I left the meeting with many thoughts. In fairness this meeting was only tangentially concerned with environmental issues. No one talked about global warming or climate change. But my mind churned over what I thought I knew about the larger concerns impacted by forestry. Long leaf once dominated the coastal plain ecosystem but was harvested for pennies on the acre by timber companies producing lumber for construction during the rapid growth of the US population in the late nineteenth and early twentieth century. Production of cheap cellulose-based paper also boomed in the late 19th century and has resulted in most of the paper-producing plants being located on the same rivers that once served as arteries for the transport of harvested pine lumber downstream—that is, to the southern coastal shipping centers.

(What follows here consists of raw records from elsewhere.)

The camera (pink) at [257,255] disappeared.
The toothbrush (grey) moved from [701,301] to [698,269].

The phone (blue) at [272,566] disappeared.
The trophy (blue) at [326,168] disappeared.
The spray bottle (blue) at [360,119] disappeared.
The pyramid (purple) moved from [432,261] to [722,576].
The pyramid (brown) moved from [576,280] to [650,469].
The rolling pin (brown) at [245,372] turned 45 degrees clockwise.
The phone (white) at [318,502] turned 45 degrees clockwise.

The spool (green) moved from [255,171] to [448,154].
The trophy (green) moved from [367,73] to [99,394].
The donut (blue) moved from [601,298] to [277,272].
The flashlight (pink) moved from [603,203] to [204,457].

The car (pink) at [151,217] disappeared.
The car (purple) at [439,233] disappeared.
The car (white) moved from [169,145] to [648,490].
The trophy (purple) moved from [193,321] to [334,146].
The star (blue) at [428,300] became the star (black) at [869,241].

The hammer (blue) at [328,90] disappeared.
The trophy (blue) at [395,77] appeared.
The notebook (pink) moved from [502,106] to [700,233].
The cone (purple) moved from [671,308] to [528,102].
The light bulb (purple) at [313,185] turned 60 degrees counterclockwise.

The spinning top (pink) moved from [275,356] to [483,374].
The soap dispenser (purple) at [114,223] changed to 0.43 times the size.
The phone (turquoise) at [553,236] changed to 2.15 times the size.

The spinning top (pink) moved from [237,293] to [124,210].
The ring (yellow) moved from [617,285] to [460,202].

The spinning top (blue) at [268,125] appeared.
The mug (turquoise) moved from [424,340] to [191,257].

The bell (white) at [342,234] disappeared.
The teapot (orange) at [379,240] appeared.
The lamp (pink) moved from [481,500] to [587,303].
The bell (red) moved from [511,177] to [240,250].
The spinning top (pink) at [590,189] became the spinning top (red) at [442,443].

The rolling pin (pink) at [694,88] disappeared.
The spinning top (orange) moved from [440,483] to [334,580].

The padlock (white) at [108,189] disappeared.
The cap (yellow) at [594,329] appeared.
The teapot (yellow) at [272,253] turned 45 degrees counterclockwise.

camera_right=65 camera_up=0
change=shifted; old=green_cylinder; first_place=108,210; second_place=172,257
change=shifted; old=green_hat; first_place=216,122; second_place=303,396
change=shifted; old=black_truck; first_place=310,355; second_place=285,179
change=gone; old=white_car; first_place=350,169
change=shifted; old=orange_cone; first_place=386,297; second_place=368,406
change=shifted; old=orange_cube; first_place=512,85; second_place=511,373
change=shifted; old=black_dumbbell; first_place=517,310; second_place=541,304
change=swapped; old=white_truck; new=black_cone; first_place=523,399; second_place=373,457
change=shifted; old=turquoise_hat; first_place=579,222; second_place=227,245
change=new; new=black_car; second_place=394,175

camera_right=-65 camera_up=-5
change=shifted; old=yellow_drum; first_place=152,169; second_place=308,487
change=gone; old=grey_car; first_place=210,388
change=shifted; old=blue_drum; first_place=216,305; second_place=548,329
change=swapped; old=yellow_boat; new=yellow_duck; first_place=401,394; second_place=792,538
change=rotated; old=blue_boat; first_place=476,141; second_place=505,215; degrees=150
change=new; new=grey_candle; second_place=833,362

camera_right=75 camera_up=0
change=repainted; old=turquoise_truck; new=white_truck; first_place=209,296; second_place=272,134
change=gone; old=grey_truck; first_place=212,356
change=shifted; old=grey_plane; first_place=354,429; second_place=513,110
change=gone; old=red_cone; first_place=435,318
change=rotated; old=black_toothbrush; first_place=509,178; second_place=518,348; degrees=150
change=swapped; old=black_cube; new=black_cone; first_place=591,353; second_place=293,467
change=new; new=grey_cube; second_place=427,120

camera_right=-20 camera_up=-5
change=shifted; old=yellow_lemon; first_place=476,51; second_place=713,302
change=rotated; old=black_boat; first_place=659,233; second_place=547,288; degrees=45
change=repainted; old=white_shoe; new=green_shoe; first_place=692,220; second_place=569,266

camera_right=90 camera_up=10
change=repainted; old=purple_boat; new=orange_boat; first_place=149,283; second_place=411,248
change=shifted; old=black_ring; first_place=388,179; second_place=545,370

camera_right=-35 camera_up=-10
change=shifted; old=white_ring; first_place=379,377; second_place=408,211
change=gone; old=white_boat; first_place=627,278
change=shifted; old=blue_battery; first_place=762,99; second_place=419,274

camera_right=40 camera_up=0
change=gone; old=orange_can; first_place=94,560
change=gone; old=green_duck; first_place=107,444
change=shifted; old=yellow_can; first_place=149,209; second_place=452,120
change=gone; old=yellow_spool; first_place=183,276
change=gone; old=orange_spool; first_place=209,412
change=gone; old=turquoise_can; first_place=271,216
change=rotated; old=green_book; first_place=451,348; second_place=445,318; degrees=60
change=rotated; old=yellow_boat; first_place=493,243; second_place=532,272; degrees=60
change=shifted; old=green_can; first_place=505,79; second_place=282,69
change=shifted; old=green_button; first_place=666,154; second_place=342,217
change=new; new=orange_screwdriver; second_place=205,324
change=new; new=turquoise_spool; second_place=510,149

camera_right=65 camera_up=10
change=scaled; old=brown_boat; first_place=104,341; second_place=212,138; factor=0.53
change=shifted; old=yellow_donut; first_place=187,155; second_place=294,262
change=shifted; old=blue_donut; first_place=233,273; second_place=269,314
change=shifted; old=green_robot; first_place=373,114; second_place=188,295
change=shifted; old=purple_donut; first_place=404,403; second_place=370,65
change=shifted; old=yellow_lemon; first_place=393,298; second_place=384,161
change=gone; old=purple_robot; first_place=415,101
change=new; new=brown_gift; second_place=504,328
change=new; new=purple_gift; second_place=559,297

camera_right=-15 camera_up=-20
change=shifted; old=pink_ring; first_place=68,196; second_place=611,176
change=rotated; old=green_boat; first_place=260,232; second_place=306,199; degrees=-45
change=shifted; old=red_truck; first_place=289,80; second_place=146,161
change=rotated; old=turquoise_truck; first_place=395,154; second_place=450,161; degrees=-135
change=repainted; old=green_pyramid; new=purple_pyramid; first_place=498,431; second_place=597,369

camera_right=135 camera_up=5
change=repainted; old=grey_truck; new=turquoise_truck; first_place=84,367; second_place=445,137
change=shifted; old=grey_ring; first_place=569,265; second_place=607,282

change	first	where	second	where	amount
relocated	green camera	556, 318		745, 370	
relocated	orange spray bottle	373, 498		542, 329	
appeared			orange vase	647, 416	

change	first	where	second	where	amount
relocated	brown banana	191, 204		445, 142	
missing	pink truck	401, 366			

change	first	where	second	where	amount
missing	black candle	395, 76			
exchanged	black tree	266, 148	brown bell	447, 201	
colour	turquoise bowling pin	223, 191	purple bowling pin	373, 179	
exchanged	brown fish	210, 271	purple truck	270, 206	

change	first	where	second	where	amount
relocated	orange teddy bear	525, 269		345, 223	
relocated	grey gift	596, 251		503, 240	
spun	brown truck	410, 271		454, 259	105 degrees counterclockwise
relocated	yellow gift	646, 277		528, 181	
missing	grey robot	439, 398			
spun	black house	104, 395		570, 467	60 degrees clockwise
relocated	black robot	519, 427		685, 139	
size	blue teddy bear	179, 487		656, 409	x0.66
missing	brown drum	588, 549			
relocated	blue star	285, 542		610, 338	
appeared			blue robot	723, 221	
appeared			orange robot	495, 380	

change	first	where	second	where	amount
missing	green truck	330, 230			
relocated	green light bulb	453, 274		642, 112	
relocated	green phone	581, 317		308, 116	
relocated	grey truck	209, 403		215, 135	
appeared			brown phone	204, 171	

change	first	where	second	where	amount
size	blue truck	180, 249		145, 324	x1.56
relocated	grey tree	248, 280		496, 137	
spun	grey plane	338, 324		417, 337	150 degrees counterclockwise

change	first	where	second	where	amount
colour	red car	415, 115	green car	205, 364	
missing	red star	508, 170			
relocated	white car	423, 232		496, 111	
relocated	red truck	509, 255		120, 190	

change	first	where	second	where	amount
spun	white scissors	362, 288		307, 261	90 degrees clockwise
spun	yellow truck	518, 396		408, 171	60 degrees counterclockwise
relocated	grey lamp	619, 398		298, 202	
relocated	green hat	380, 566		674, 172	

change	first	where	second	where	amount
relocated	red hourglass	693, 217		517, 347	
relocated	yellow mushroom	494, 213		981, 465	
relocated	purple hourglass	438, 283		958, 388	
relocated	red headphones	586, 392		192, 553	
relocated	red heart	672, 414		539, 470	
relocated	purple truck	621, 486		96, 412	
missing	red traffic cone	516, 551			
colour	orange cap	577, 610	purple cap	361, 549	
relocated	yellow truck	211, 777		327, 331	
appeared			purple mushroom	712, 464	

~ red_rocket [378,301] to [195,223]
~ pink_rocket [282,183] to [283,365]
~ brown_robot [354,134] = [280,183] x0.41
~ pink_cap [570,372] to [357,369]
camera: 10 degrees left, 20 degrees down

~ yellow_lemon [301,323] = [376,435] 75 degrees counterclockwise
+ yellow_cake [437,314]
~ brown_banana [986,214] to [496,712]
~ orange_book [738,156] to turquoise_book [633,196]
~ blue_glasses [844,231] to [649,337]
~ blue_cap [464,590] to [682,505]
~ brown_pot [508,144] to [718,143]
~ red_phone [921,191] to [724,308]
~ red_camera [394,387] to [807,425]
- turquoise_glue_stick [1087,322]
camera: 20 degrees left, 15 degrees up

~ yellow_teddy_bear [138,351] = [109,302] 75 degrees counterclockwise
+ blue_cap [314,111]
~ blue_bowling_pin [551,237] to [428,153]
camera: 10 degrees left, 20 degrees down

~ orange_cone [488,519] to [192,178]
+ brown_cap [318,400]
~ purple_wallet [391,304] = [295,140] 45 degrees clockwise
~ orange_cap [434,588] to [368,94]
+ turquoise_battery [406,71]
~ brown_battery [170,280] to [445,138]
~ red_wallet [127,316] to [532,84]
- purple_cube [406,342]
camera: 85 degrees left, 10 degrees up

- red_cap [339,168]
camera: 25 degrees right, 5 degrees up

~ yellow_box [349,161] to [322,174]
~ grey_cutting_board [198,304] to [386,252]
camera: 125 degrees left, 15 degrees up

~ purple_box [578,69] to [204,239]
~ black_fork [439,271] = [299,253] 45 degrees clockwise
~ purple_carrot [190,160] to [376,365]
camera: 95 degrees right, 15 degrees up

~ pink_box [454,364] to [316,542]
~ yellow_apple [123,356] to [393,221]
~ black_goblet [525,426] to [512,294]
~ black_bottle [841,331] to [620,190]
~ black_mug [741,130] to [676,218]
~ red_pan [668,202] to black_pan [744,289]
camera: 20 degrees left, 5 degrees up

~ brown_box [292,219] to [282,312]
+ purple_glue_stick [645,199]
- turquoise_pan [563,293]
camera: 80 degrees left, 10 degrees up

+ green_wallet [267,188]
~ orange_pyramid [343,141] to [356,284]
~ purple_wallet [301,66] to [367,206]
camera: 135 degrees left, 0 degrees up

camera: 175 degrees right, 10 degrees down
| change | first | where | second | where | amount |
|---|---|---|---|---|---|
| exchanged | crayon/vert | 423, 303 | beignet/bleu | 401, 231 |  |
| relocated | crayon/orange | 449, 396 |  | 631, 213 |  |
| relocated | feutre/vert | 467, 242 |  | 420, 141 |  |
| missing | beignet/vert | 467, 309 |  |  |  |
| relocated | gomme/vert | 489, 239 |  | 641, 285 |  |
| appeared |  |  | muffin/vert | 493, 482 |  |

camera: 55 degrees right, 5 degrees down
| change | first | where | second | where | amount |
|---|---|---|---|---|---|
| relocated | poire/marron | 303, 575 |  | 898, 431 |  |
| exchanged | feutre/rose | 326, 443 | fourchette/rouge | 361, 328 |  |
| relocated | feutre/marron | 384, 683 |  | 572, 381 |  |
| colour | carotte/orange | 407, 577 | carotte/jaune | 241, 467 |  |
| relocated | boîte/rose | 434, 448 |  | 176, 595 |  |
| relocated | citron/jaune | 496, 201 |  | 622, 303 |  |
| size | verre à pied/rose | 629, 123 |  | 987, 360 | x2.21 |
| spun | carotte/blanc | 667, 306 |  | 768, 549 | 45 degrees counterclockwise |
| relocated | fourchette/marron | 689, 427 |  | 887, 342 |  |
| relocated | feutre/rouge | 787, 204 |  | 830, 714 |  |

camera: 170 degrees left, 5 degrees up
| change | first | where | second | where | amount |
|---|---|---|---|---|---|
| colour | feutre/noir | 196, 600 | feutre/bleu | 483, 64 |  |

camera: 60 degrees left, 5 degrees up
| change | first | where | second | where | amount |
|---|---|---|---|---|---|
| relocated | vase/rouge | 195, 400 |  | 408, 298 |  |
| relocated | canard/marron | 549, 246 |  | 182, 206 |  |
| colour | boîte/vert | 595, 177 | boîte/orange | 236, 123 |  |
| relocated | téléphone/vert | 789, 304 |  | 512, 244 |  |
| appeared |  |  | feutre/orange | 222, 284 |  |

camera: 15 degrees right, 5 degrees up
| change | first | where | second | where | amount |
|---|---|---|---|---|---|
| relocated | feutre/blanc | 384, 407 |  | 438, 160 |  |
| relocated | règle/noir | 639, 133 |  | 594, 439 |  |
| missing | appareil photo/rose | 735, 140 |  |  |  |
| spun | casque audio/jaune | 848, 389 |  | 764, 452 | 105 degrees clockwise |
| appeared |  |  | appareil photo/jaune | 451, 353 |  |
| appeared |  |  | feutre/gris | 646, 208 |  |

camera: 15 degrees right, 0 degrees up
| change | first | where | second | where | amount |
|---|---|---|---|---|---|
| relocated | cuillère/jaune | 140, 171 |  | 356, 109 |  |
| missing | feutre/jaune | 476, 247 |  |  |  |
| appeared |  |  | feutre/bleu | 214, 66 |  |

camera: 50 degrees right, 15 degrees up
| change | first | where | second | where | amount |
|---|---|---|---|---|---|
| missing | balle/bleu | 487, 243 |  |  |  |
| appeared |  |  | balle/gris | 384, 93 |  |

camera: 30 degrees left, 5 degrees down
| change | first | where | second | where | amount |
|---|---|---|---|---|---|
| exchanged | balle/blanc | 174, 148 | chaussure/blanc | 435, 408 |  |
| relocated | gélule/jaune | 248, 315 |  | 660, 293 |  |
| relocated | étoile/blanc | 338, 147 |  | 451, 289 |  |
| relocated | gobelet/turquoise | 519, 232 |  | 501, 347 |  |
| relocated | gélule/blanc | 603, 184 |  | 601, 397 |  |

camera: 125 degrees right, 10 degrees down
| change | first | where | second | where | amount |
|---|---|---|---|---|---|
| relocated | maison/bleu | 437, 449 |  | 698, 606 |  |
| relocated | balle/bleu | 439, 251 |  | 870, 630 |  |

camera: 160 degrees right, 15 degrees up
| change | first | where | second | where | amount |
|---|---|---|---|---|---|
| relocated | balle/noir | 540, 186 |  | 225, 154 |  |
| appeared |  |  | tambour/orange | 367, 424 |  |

A serious consequence of this—admittedly not on the day’s agenda-is that forestry and farming have dried up much of the great aquifer (underground water system), driving some negative environmental consequences. For example, behind the coastal islands of the Georgia are the marshlands and less salty waters that are the hatcheries for much marine life. Fishing and seafood resources seem to be in decline. Well water along the coast is becoming saltier. Underground water supplies must be accessed by deeper wells. Paper plants also require enormous-indeed, almost unimaginable- quantities of fresh water. Will good forestry help preserve our water resources? Perhaps. Will paper become outmoded as packaging? In the future, will we find an alternative to the non-biodegradable plastics that are clogging our seas and trashing our coastlines?
I am not an alarmist by nature. Nor am I a scientist who can offer solutions to environmental problems. But I do feel each of us who lives in a nation governed by its own people have a responsibility to work at being an informed citizen.
This was a fascinating post, Joe. You did a fine job summarizing what you heard, and you also were able to offer some broader context for the issue. I’m glad you took the time to blog on this conference!